Incontinence affects 4.8 million Australian men and women of all ages as well as their families but it doesn’t have to be that way – that’s the bottom line!
In the lead-up to World Continence Week, 20-26 June, Dr Philip Hall at St Andrew’s War Memorial Hospital in Spring Hill said it wasn’t only the people with incontinence who were affected by the debilitating condition but also their families and friends.
“A lack of control over bladder and bowel movements has led to a stigma associated with the condition. In many cases patients are embarrassed discussing it even with their doctors,” said Dr Hall who will visit the Fraser Coast Seniors’ Expo on 5 August.
“Carers and relatives face difficulties in their lives having to hide the embarrassment of the incontinent person while also trying to persuade him or her to acknowledge and seek help.

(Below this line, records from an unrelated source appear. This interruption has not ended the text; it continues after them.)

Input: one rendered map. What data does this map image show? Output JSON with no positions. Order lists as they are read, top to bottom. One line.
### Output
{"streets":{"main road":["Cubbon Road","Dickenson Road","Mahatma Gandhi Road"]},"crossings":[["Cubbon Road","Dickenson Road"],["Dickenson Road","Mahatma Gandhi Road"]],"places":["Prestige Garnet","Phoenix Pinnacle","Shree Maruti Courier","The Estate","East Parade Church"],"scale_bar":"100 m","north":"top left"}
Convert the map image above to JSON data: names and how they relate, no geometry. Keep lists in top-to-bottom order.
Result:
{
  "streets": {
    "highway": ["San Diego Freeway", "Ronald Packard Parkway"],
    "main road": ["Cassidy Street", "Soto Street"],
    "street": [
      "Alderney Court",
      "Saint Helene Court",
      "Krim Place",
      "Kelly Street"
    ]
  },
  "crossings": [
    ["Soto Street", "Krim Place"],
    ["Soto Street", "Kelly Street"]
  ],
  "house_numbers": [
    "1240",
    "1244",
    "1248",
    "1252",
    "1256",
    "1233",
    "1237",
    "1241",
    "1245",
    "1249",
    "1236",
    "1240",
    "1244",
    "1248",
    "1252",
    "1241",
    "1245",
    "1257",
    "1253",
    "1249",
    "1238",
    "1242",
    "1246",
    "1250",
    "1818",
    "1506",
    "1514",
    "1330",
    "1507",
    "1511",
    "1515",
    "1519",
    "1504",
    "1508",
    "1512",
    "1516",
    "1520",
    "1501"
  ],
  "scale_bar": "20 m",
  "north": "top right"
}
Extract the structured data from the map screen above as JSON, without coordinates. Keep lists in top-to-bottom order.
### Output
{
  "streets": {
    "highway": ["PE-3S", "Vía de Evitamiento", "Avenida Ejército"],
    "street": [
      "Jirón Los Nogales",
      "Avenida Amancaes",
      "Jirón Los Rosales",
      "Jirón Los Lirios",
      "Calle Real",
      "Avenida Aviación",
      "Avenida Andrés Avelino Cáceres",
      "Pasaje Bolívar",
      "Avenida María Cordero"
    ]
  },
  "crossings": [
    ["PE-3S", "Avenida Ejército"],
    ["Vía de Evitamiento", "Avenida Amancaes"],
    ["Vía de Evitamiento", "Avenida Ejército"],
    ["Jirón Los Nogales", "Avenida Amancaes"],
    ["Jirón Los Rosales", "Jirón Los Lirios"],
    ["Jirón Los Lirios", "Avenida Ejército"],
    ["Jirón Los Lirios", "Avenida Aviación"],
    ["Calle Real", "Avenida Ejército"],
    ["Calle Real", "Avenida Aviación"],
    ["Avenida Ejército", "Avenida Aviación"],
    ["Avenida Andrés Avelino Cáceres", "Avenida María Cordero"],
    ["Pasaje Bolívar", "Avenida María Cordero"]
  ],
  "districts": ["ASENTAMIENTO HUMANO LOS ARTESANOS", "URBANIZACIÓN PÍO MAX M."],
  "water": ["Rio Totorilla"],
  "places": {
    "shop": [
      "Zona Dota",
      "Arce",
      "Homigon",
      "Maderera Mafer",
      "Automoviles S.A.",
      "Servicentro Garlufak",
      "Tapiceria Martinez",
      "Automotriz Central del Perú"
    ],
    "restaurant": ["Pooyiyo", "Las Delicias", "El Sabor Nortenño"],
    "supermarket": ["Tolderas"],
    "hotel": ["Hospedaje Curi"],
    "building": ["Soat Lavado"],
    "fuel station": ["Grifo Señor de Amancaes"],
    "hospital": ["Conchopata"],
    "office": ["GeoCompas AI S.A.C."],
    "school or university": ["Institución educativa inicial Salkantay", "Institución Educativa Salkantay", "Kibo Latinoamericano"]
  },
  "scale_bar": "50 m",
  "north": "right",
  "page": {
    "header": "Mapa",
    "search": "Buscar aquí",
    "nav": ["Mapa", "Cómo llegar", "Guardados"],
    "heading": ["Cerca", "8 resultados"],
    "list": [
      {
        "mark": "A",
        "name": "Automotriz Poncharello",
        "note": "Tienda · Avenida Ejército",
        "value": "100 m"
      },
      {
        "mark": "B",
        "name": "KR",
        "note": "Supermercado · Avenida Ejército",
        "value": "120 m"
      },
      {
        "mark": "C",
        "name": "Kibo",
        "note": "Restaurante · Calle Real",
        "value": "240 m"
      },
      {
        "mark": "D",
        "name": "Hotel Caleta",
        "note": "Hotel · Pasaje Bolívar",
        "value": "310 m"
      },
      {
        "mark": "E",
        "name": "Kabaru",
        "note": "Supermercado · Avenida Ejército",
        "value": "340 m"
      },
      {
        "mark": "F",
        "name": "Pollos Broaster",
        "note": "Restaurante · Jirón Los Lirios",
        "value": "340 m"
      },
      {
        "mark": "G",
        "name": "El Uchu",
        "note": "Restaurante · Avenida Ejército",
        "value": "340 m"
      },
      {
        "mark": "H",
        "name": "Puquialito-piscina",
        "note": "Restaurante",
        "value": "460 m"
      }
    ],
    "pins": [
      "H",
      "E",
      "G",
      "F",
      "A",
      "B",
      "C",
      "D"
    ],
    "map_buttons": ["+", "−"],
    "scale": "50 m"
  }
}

“People with the condition may become socially isolated and the tasks carers have to do with hygiene and laundry can result in their tiredness, frustration and desperation.”
Dr Hall and colleagues at St Andrew’s War Memorial Hospital’s Pelvic Medicine Centre are trying to reduce the impact of this stigma and offer the community hope.

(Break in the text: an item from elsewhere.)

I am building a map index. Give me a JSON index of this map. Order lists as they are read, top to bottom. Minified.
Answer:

“Incontinence is not a part of normal aging and people should not suffer in silence. It is highly treatable,” Dr Hall said.
“The treatment of prolapse and urinary incontinence include Botox, sacral neuromodulation and other minimally invasive techniques, which can dramatically transform the lives of those affected.
“With sacral neuromodulation, a small device, similar to a pacemaker, is surgically implanted to send mild electrical pulses to the sacral nerves.
"Located near the tailbone, the sacral nerves control the bladder and the muscles related to urination. If the brain and sacral nerves don’t communicate correctly, the nerves can’t tell the bladder to function properly.
“Anyone experiencing involuntary bladder or bowel movements is encouraged to speak with their local General Practitioner about a referral to St Andrew’s War Memorial Hospital.”
Dr Hall is a gynaecologist at St Andrew’s. He has been involved in women’s health for 30 years and also treats men with urinary and faecal incontinence.
This year’s World Continence Week theme is Improve your bottom line, encouraging people to adopt healthy bladder and bowel habits to prevent and improve incontinence.
The week is an initiative of the International Continence Society and is coordinated in Australia by the Continence Foundation.